**EXERCISE DIRECTIONS:** Reproduce, word for word, the part of the Spectrum Symphony deployment text between "Cluster deployment of" and "host in the Kubernetes cluster.", inclusive.

═════ GIVEN TEXT

Deploying an IBM Spectrum Symphony cluster with Kubernetes and Docker containers

Kubernetes is an open source system for managing containerized applications across multiple hosts, providing basic mechanisms for deployment, maintenance, and scaling of applications. Kubernetes is a good platform to deploy primary-secondary mode applications. You can deploy IBM® Spectrum Symphony with Kubernetes and run its services in Docker containers. This configuration is supported on Red Hat Enterprise Linux (RHEL) 64-bit primary and compute hosts.

Before you begin

Cluster deployment of IBM Spectrum Symphony with Kubernetes is supported by the following third-party software:
This procedure require that you use the following configuration files, which are provided with IBM Spectrum Symphony Standard and Advanced editions:
  • Dockerfile, which is used to build the Docker image.
  • YAML file for the IBM Spectrum Symphony primary host, which is used to start and control the IBM Spectrum Symphony primary host in the Kubernetes cluster.
  • YAML file for IBM Spectrum Symphony compute nodes, which is used to start and control the Symphony compute nodes in the Kubernetes cluster.

Procedure

  1. Install Kubernetes, Docker, and etcd on all hosts:
    yum install -y kubernetes etcd
    Note: Docker is installed automatically after Kubernetes is installed.
  2. Build an IBM Spectrum Symphony Docker image.

══════════
═════ DATA SECTION

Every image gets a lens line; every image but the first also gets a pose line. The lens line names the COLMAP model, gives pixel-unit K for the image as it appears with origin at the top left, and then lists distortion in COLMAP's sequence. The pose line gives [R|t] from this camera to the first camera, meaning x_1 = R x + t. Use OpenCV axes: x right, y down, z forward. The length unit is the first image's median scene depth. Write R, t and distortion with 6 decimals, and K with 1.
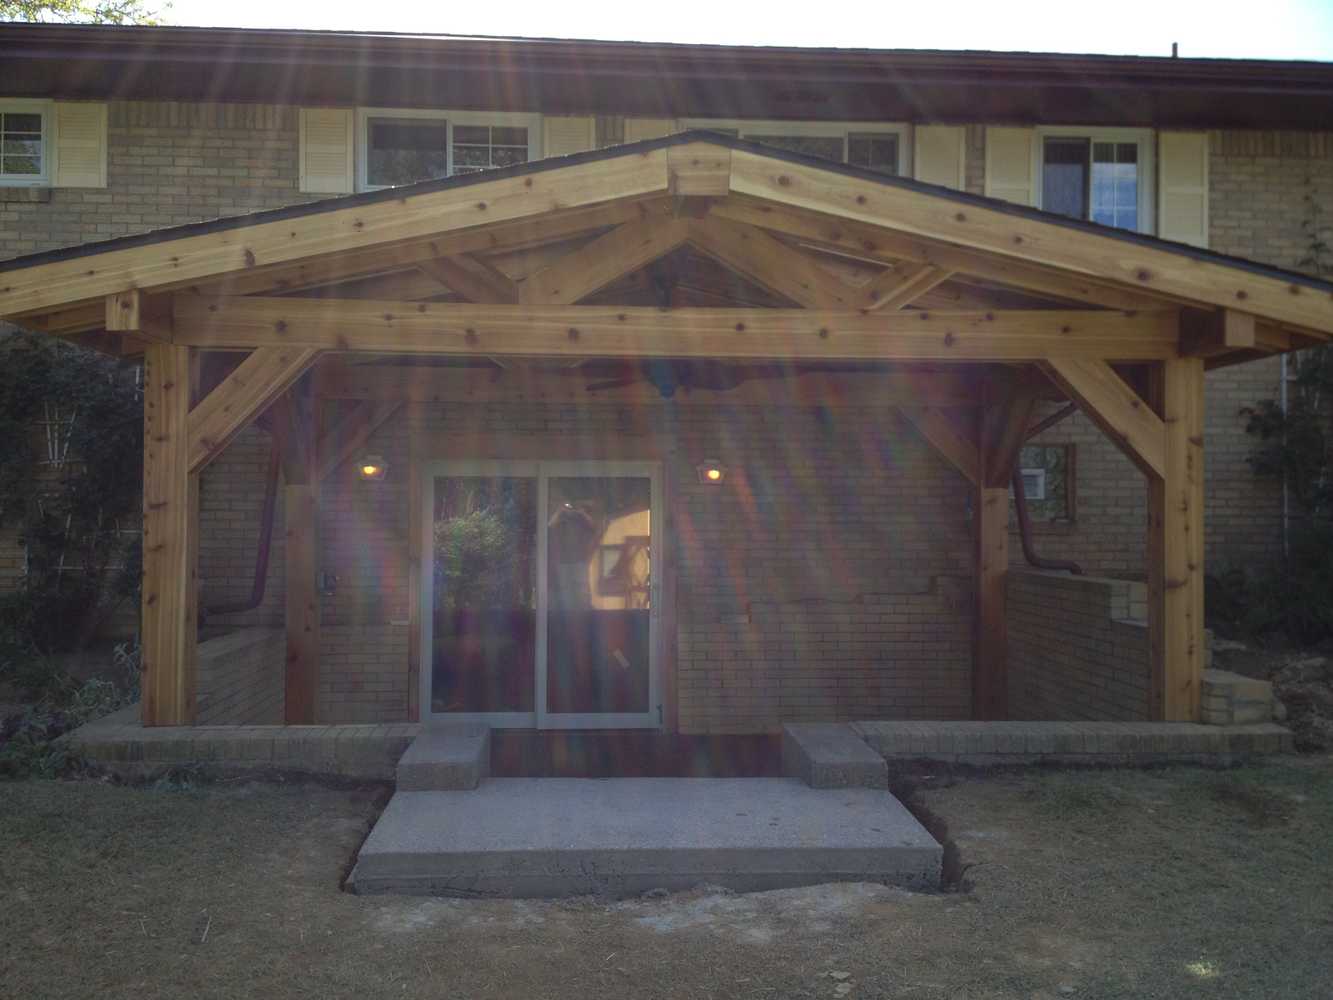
lens RADIAL K [[1245.8, 0, 651.2], [0, 1245.8, 492.1], [0, 0, 1]] dist [0.120363, -0.251817]
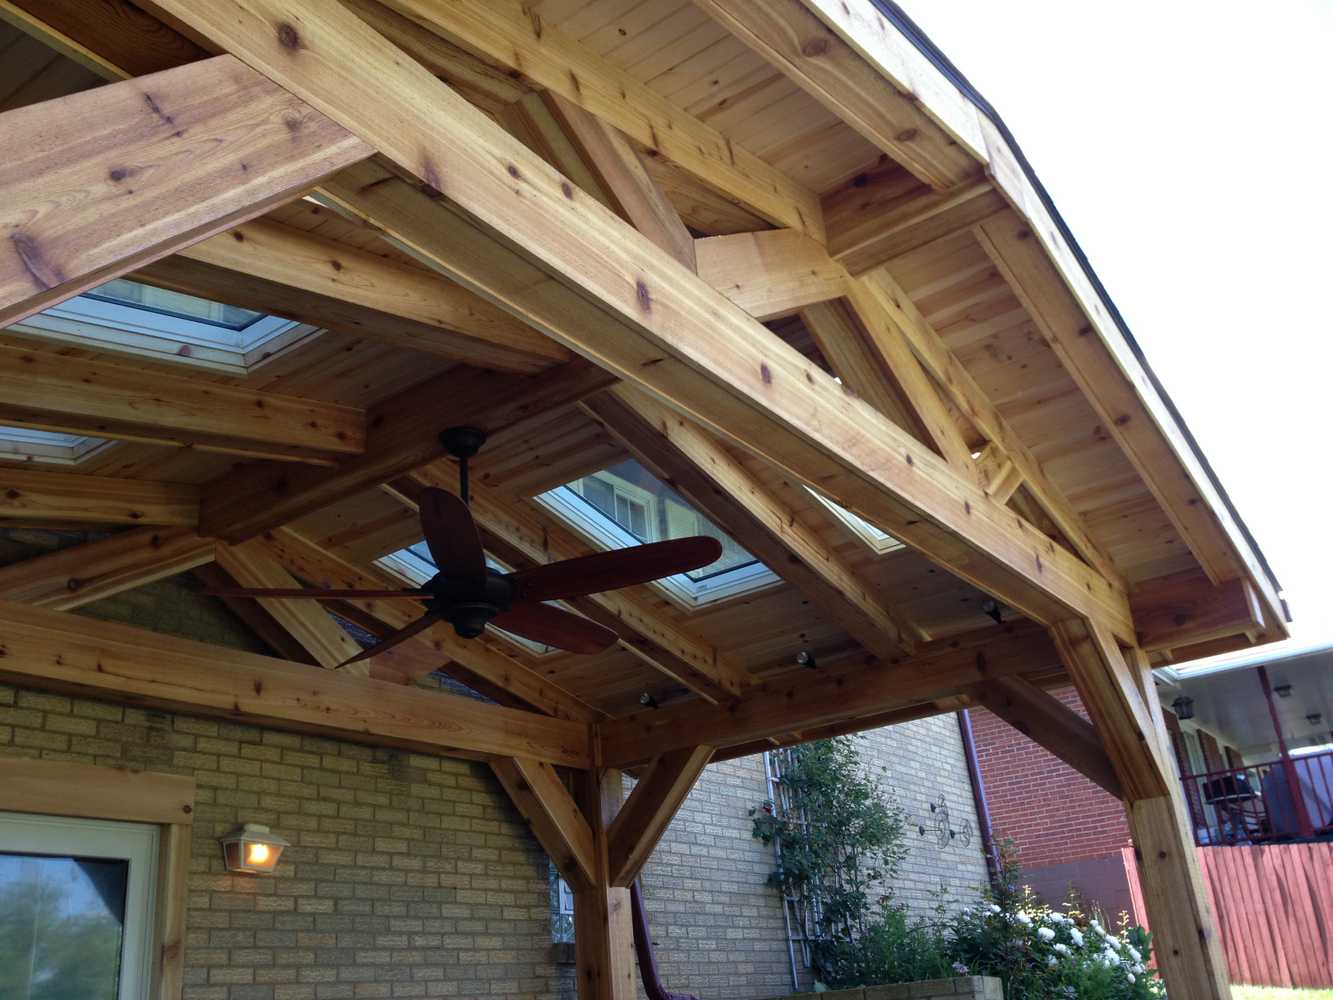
lens RADIAL K [[1242.0, 0, 647.5], [0, 1242.0, 505.5], [0, 0, 1]] dist [0.134718, -0.269681]
pose [[0.632154, 0.249943, 0.733424, -0.430844], [0.073285, 0.923015, -0.377720, 0.099344], [-0.771369, 0.292526, 0.565171, 0.772530]]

══════════

**EXERCISE RESULT:**
Cluster deployment of IBM Spectrum Symphony with Kubernetes is supported by the following third-party software:
This procedure require that you use the following configuration files, which are provided with IBM Spectrum Symphony Standard and Advanced editions:
  • Dockerfile, which is used to build the Docker image.
  • YAML file for the IBM Spectrum Symphony primary host, which is used to start and control the IBM Spectrum Symphony primary host in the Kubernetes cluster.